Documentary debut

Fox documentary spotlights global uptick of antisemitism after Oct. 7 

The special focuses on the brutality of the attack and how the aftermath impacted Jews in and out of Israel


Fox News Media released a special documentary through its Fox Nation platform this week on the impact of the global uptick in antisemitism following Oct. 7. 

The 45-minute documentary, which debuted on Thursday, was hosted by Benjamin Hall and featured interviews with American Jewish Committee CEO Ted Deutch; Israeli activist Noa Tishby; Rep. Byron Donalds (R-FL); Franklin Graham, president and CEO of the Billy Graham Evangelistic Association and Samaritan’s Purse; former White House Press Secretary Ari Fleisher; Dara Horn, author of People Love Dead Jews; Gad Saad, the evolutionary behavioral scientist and academic; and young Jewish and Israeli students and influencers. 

The film explored the history of antisemitism and the broader targeting of the Jewish people in the last century. It examined how the murder of six million Jews in the Holocaust prompted the creation of a Jewish state, and the subsequent antisemitism that was sparked by the establishment of Israel. 

The documentary also shined a light on recent high-profile examples of antisemitism leading up to Oct. 7, including the 2017 rally in Charlottesville where white supremacists marched while chanting “Jews will not replace us,” and the Tree of Life Synagogue shooting one year later. 

Delving into Oct. 7, the special focuses on the brutality of the attack and how the aftermath impacted Jews in and out of Israel. 

Graham spoke of how “the stench of death was still there, you could smell it” at the kibbutzim he visited in the month after the Hamas terror attacks. 

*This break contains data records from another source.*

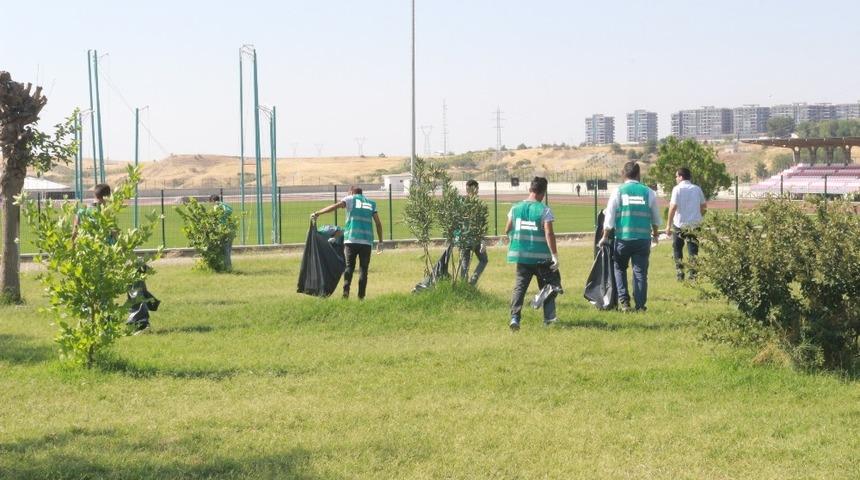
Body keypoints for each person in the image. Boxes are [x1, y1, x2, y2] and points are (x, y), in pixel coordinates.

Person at [597, 162, 662, 312]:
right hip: (643, 239)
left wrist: (605, 236)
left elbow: (610, 216)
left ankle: (624, 302)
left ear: (623, 174)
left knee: (619, 268)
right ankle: (640, 306)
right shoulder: (648, 192)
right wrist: (656, 234)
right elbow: (655, 217)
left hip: (623, 238)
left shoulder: (619, 191)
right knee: (640, 272)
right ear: (639, 175)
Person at [506, 177, 560, 331]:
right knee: (549, 286)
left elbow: (507, 229)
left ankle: (515, 318)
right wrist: (555, 256)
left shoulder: (515, 208)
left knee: (519, 287)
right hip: (542, 259)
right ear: (543, 192)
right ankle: (549, 319)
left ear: (530, 189)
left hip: (522, 256)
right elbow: (549, 234)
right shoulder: (544, 210)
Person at [311, 186, 384, 299]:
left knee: (349, 267)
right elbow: (378, 224)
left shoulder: (350, 199)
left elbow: (335, 206)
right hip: (366, 242)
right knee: (363, 269)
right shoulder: (371, 203)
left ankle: (345, 293)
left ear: (351, 193)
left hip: (351, 240)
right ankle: (361, 297)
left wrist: (318, 213)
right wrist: (380, 242)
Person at [665, 167, 707, 281]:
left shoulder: (677, 189)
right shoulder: (697, 189)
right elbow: (704, 206)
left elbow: (673, 207)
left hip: (679, 224)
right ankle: (693, 275)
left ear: (681, 177)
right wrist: (699, 216)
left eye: (676, 176)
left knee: (677, 248)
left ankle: (680, 273)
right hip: (694, 224)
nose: (676, 179)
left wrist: (668, 224)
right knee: (693, 250)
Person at [458, 179, 488, 286]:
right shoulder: (479, 204)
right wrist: (483, 240)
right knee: (483, 260)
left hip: (464, 239)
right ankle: (472, 282)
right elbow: (481, 223)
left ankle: (463, 286)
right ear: (475, 189)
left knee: (464, 264)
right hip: (475, 239)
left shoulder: (461, 202)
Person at [209, 194, 234, 271]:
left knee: (224, 250)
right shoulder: (225, 205)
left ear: (213, 200)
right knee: (228, 250)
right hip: (230, 229)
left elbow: (216, 219)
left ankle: (226, 268)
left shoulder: (216, 207)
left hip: (222, 230)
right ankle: (228, 266)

“More horrifying than the attacks themselves was the joy of which they were executed,” Horn said, pointing to “the joy with which these terrorists were murdering and raping and torturing people.”

“They say that the Jewish community is kind of like a human body. When you cut the leg, the entire body feels. That’s what happened in Israel on Oct. 7. Every Jew around the world felt it in their gut because they knew that if they were there, they would have been the ones that were targeted,” Tishby told the platform. 

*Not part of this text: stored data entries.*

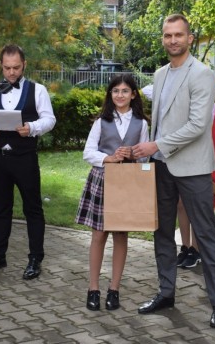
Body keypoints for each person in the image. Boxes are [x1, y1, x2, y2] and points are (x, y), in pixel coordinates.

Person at [132, 14, 215, 328]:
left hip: (194, 168)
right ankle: (166, 292)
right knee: (161, 232)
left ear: (189, 38)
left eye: (178, 35)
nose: (172, 40)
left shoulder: (202, 74)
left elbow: (198, 126)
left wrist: (157, 144)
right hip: (161, 167)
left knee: (205, 234)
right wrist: (149, 149)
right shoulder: (160, 74)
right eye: (167, 35)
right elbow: (159, 120)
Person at [0, 44, 56, 280]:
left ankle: (35, 259)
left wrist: (32, 128)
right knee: (1, 209)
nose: (11, 73)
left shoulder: (37, 90)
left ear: (24, 65)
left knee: (32, 208)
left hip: (24, 158)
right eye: (7, 68)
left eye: (16, 68)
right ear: (1, 65)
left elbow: (50, 119)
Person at [75, 74, 149, 311]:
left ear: (133, 94)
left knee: (120, 235)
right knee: (98, 235)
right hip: (103, 181)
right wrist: (108, 157)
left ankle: (114, 289)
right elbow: (88, 152)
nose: (120, 95)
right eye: (115, 91)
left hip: (127, 183)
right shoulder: (101, 121)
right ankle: (93, 288)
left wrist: (133, 155)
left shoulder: (142, 123)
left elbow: (146, 156)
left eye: (125, 91)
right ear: (110, 94)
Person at [142, 84, 200, 269]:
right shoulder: (166, 93)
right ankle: (186, 246)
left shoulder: (199, 99)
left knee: (193, 206)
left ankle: (197, 250)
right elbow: (146, 90)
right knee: (180, 205)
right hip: (167, 158)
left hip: (192, 158)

All who participated in the special said antisemitism was to blame for the tepid response from women’s groups and international governing bodies to the sexual violence by Hamas against those they killed or took hostage during the attack. 

“That phrase, ‘Me too unless you’re a Jew,’ is putting into context in such a clear way what this is about. It makes no sense. It boggles the mind that you have piles of evidence of systematic gender-based violence, mutilation, rape, horrible stuff, yet women’s organizations are completely ignoring it. Silence. Why else if it’s not antisemitism?” Tishby said.